OK, thanks! Cross posting is a good idea, because Discourse gives us way more flexibility with messages, and also way more screen estate, to keep things clear.
I’m still in doubt about the right approach though. We have GEDCOM files with weird dates, caused by anomalities in other software, like Ancestry and RootsMagic, and we have things like the example that you gave for Brother’s Keeper, where people often use a slash to express some form of doubt. My late father did that too, to express that he wasn’t sure about the exact year, and I think that he did not use the slash to express a range, but rather two alternatives. I mean, that’s how we often use a slash on this side of the ocean, when it’s not Gregorian/Julian. That means that I might have a date like 18-10-2012/22.
Another thing that I often found is that he put a text behind the date, like RK for a baptism done in a Roman Catholic church. We write Catholic as Katholiek.
Date formats like these can better not be handled by the GEDCOM parser, because they are quite unpredictable, because they’re based on personal habits. And that suggests that they can best be handled by a tool, also for situations where one can assume that the author wasn’t aware of using the slash for Gregorian/Julian dates.
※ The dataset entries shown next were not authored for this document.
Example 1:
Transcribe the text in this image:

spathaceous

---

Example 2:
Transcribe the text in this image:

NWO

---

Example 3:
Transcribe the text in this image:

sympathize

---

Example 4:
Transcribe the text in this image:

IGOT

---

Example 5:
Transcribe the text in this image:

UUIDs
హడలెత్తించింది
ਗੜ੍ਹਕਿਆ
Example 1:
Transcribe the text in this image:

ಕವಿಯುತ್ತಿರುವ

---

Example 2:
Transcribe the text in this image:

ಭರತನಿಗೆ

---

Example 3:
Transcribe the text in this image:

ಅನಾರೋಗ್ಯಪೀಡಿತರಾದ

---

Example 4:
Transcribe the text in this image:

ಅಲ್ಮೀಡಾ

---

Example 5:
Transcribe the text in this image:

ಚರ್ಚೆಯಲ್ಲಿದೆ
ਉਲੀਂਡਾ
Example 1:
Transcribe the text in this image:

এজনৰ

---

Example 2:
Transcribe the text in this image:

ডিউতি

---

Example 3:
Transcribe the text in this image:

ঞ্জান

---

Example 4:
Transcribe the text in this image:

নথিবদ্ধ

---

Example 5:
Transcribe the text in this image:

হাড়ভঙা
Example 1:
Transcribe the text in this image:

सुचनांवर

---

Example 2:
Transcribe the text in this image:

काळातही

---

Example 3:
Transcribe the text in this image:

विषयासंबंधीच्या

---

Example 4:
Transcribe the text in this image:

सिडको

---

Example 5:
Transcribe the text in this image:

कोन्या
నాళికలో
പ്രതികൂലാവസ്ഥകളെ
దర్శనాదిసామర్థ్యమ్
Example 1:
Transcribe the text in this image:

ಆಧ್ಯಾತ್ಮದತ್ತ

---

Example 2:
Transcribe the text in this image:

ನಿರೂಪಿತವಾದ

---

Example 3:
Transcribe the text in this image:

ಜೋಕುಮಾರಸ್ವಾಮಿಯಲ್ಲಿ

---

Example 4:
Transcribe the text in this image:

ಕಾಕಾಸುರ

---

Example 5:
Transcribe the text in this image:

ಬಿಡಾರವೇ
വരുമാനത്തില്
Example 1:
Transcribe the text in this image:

OTOH, I know that Ancestry writes long month names, when you export a GEDCOM from the site, so that anomaly is predictable, and can be handled by the GEDCOM importer. These months names are always English, so that any Gramps setup can handle it.
And statistically, one might argue that when non English month names appear in a GEDCOM file, they are often in the user’s own language, so that they can be parsed too, if that language is installed, which is the default in Linux and Windows.
Things can get a bit more difficult when there is a 3rd language, which can give dates like 10. März 1618. In this case, there’s not only a German month name, but also a dot behind the day, which is the equivalent of ‘th’, so 10. means 10th. That dot would be fine if it were used as a separator, like in 10.03.1618, but in this case it goes wrong.
I often find these by sorting all events on date, because with that sorting, all invalid dates appear between the empty and the valid ones.
All in all, I think that the proper approach may depend on the frequency of the errors, and their consistency. The long month names in Ancestry are a well known phenomenon, and dates in the user’s language are quite common too, so IMO, they should be handled by the GEDCOM importer.
The other ones are a perfect job for a tool, if there are too many for manual correction.